Dynamic Juno's 14-agent team can run on two model families. A per-agent tier system routes each agent to the right-sized model for its task — agents that perform deep multi-step reasoning get the Pro-tier model; agents with shorter, focused outputs run on Flash. Users choose a preset in Settings (per-user default) or in the composer toolbar (per-session override).

Default — all tiers
Core (Gemini)
  • Pro gemini-3.1-pro-preview
  • Flash 3.5 gemini-3.5-flash
  • Flash 3 gemini-3-flash-preview
Includes Google Search grounding and Gemini implicit context caching. Always the active preset for Free-tier users.
Membership & BYOK
Premium (Claude)
  • Pro claude-opus-4-8
  • Flash 3.5 claude-sonnet-4-6
  • Flash 3 claude-haiku-4-5-20251001
Direct Anthropic API with explicit prompt caching (1 h system prefix, 5 min history). Research Agent always stays on Gemini for Google Search access.

Tier Assignment

Agents that perform complex, multi-step reasoning — Coordinator, Writer, Editor, Research, Peer Review, and Citation Auditor — run on the Pro-tier model. Agents with shorter, focused outputs (Idea, Outline, Debater, Reader, Voice, World Builder) run on Flash 3.5. Lightweight conversational agents (Persona Builder, Reviewer Builder) run on Flash 3. Operator-level AGENT_MODEL_* env vars can override any assignment per-agent.

Context Caching & Session Compaction

Large AI contexts — project files, outlines, drafts, and conversation history — get expensive and slow at scale. Dynamic Juno uses provider-native prompt caching on both Gemini and Claude, plus an active compaction cycle, to keep each turn fast and affordable.

Gemini Context Caching

When a session starts, all background knowledge (ideas, outlines, world details, and previous chapter drafts) is loaded into a single large system context block. This context is cached by the Gemini API for up to 60 minutes. Subsequent requests re-use the cache, avoiding the need to process the entire history each turn.

Response Time (Seconds)
Standard Run (100k tokens) 32s
With Context Caching 3.5s
Estimated API Token Cost (Credits)
Standard Run (Per 100 turns) 6,250
With Context Caching 600

Anthropic Prompt Caching

When running on the Premium (Claude) preset, a CachingAnthropicLlm wrapper injects Anthropic cache_control breakpoints at two tiers: a 1-hour cache on the tools definition and system instruction prefix (stable across turns), and a 5-minute cache on recent message history (refreshed as the conversation grows). This dramatically reduces response latency on long sessions where the system prefix and conversation history are large.

Active Compaction

If the session history grows too large, the Coordinator runs a compaction routine. It summarizes older conversation turns, storing the raw detail in a markdown log on disk (under projects/<project-name>/chat_history/) and replacing the active session history with the summary. This maintains maximum reasoning capability without hitting LLM context limits.
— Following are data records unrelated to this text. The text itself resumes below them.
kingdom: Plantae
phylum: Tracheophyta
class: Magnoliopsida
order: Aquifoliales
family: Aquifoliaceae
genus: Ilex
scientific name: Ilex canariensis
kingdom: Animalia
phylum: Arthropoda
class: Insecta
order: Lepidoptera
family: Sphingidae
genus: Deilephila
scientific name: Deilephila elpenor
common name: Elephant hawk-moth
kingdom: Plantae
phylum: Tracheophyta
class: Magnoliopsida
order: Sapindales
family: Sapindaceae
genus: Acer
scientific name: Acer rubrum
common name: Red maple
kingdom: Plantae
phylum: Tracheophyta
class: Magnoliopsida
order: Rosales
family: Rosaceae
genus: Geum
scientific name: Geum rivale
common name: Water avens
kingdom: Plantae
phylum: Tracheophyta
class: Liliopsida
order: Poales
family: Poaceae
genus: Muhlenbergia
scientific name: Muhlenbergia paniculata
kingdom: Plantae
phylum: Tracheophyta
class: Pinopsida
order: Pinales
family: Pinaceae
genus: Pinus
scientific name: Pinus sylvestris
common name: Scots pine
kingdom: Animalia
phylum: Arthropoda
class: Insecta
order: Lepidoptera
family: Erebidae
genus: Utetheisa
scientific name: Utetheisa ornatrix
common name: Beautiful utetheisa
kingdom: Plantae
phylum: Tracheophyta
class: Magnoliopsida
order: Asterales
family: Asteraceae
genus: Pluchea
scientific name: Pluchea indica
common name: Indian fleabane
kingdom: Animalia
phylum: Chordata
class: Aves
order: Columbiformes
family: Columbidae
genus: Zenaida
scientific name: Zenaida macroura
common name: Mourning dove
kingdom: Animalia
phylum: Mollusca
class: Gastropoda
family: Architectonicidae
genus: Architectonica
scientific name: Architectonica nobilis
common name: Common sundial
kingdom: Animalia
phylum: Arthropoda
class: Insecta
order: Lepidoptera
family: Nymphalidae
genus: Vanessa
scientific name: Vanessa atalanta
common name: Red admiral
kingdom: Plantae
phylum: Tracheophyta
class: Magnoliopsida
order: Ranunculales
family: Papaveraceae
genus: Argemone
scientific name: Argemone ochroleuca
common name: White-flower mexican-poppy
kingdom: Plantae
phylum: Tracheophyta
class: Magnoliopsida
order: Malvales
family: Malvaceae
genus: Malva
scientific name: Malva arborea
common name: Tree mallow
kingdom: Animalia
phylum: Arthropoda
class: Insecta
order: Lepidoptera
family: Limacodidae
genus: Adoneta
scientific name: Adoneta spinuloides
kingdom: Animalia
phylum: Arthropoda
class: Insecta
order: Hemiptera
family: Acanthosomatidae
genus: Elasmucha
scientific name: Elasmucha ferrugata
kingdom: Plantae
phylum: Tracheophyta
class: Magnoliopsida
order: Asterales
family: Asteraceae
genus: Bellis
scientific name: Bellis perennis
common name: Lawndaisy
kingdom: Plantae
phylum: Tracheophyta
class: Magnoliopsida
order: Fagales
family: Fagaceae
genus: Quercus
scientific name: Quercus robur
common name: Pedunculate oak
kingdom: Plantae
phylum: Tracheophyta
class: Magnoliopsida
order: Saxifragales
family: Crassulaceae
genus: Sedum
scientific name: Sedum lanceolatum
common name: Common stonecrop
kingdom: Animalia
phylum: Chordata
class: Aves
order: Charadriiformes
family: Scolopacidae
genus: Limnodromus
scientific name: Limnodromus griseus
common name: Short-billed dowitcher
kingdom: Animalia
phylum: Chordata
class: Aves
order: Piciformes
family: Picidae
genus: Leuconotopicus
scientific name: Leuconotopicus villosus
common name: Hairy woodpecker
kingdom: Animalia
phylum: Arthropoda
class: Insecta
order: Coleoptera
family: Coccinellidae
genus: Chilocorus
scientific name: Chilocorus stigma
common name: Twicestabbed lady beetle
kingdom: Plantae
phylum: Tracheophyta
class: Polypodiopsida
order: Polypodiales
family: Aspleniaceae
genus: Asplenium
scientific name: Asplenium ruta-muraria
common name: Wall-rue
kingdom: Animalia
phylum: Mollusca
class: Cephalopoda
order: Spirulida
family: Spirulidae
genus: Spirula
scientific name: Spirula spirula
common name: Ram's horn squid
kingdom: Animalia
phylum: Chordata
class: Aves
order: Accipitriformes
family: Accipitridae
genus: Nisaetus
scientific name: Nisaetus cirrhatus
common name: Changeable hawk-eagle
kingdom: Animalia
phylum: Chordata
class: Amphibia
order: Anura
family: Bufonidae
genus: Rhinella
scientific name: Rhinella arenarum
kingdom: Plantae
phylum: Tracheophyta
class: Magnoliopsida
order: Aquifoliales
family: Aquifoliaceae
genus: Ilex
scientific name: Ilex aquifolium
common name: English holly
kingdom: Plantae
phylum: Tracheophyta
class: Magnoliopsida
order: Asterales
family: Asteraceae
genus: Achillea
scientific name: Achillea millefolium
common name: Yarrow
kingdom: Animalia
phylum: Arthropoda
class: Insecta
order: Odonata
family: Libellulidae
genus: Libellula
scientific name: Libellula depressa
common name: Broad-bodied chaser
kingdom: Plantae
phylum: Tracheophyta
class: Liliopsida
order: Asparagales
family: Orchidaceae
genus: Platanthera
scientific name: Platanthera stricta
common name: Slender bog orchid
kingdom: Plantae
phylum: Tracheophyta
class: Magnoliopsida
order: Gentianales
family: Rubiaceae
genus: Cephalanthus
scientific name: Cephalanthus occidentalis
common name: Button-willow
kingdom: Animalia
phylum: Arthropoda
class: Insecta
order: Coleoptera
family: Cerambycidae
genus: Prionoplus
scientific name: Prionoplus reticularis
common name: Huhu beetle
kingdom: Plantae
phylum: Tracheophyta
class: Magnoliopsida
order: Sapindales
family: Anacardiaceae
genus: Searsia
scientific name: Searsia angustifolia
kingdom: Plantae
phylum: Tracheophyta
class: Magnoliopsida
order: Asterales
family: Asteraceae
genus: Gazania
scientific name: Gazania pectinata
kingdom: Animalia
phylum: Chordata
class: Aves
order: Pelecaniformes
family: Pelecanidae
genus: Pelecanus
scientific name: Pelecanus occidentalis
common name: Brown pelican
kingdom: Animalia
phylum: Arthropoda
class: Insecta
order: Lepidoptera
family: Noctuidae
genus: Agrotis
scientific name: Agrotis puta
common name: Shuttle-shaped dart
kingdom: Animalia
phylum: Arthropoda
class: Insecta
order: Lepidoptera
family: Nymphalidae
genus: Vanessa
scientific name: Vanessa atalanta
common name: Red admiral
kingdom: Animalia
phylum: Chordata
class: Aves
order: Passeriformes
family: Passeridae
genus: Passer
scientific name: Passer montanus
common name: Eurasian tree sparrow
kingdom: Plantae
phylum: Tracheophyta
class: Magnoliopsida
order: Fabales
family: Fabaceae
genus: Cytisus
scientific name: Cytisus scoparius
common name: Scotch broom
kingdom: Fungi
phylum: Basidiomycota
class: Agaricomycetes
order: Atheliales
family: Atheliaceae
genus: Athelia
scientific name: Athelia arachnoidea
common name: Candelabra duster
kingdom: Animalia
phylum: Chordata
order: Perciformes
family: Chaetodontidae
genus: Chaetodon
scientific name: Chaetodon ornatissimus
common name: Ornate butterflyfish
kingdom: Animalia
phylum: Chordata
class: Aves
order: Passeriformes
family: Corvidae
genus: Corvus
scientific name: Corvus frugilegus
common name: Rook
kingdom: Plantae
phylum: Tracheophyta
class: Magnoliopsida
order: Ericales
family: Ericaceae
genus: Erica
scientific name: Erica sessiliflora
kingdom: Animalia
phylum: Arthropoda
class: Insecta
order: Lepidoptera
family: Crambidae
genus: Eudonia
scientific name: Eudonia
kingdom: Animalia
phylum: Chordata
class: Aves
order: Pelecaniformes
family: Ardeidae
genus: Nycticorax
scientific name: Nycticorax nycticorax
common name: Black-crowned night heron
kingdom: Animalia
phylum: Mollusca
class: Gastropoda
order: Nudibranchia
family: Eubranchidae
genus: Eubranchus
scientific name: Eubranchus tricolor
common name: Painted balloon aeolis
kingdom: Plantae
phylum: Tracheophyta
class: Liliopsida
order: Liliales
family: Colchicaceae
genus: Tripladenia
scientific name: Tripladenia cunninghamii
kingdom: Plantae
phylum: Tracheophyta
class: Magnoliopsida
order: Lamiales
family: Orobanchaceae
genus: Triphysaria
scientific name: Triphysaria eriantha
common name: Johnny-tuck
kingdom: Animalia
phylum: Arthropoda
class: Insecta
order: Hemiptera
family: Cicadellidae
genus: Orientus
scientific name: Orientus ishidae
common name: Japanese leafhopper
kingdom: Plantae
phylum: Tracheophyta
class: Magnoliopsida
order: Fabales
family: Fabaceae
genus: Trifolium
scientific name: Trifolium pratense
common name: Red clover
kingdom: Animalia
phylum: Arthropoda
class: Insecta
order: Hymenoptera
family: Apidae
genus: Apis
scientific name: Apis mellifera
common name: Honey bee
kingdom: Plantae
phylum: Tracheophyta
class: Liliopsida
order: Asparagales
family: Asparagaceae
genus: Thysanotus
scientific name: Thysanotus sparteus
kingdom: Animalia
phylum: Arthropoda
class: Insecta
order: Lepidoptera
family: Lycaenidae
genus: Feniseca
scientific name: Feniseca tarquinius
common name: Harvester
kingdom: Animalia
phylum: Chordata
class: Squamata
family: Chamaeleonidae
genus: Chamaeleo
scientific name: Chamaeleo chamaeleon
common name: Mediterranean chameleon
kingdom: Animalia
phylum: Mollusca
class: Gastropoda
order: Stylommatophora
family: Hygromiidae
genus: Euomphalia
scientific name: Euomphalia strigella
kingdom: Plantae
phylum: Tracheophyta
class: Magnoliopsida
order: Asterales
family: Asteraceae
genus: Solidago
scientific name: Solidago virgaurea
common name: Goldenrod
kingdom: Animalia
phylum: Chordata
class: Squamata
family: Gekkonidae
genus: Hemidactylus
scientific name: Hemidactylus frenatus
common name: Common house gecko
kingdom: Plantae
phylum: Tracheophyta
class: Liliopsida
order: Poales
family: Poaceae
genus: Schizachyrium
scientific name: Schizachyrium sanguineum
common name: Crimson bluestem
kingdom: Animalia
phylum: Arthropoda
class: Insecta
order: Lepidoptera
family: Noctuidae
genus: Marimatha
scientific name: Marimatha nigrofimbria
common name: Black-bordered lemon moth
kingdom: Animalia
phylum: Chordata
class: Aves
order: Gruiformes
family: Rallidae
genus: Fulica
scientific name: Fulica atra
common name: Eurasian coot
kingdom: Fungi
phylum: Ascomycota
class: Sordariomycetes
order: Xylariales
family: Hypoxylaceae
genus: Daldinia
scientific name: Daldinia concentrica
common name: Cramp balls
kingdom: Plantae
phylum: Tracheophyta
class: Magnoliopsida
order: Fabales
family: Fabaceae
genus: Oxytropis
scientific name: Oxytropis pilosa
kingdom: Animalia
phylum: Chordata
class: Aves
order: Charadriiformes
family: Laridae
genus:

File System Indexing & Synchronization

Dynamic Juno operates as a local-first file manager. The workspace files on disk are the source of truth:

projects/
└── The Untold/
    ├── ideas.md                 # Concept brainstorming
    ├── outline.md               # Story beats and structure
    ├── metadata.json            # Word count, chapter count, genre, status
    ├── chapters/
    │   ├── chapter-01.md        # Compiled draft
    │   └── chapter-02.md
    └── World/
        ├── settings.md          # Lore and location profiles
        └── characters.md        # Persona descriptions

When you click ↻ Sync Files:

  1. The server scans the projects/ directory, auto-registering any new folders as projects.
  2. It dynamically scrapes the chapter files (chapter-*.md) and re-calculates chapter and word counts.
  3. It saves these metrics to the project's local metadata.json and compiles everything into a central index file (.projects-index.json).
  4. The UI refreshes the project list and stats dynamically without requiring a page reload.